Asked on the ISOC members list about the risks of .org domain holders facing domains as much as $60 a year, Cerf surprised many when he responded: “Hard to imagine that $60/year would be a deal breaker for even small non-profits.”
I am absolutely stunned that Dr. Cerf would so cavalierly brush off these concerns.
C'mon Vint, I know you, and you know me (think RTI and MCI Mail...). These are not the idle musings of the Vint Cerf I knew back then. I know you've been working at Google for a long time, and the slow but constant sips of Google-Aide may have altered your judgement somewhat.

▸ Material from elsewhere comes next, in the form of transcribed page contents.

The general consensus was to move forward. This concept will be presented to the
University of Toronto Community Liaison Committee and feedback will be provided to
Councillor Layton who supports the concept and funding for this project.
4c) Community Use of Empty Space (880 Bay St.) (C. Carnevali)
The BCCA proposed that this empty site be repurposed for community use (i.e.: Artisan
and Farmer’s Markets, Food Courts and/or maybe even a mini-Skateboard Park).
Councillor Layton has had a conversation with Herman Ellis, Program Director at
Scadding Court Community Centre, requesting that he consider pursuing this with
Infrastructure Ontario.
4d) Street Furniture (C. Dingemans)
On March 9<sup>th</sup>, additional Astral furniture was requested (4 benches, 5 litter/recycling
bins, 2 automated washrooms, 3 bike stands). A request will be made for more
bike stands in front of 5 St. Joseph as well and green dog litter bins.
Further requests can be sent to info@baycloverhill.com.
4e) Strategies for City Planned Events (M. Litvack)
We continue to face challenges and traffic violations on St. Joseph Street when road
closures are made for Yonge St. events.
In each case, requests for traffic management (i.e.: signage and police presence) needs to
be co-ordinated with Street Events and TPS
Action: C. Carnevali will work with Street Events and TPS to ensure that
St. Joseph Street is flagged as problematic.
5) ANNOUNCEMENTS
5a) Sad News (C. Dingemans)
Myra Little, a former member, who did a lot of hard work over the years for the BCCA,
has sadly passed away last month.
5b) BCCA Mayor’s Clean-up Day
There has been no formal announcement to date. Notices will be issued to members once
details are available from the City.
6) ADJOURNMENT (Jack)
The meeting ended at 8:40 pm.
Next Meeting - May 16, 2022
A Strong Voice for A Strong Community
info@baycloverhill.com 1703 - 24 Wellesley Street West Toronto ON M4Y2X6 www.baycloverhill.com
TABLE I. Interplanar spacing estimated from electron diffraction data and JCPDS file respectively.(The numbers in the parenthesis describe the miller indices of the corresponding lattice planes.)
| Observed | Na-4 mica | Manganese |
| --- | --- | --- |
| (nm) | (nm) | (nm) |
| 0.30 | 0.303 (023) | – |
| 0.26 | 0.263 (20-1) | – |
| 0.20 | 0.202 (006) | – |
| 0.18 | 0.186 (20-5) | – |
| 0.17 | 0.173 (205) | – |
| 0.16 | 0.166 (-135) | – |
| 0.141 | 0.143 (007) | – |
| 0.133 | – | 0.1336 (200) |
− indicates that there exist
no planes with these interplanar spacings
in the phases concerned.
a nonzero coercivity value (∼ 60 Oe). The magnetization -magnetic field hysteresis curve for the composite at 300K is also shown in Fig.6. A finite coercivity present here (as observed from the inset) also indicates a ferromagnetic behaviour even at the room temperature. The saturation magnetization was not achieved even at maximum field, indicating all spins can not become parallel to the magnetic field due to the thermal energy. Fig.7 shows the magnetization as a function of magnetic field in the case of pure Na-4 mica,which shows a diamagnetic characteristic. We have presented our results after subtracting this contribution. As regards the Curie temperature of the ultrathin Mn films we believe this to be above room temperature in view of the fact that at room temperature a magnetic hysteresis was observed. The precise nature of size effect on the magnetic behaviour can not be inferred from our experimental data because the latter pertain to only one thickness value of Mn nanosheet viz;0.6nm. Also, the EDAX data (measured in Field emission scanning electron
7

But it is beyond the pale that you, with an idle swipe of your hand, would countenance handing off full control of one of the original top-level domains to a cadre of money-uber-alles conservative politicians.
Dude! What happened to you?
> Dude! What happened to you?
He most likely got a little gift to help him better understand their point of view. A figurehead endorsement like that is worth a pretty penny, especially for a move you know nobody who doesn't profit from will like or accept. (I don't recall too many people complaining that ".org domains are much too cheap, something has to be done ASAP or it will be the end of the human civilization".)
Russia is building it's own internet. We say it's so they can control what the people see, but maybe they are just plain pissed off with the west (read the USA) doing what the fuck it wants with the internet without any consultantation with the rest of the countries using it.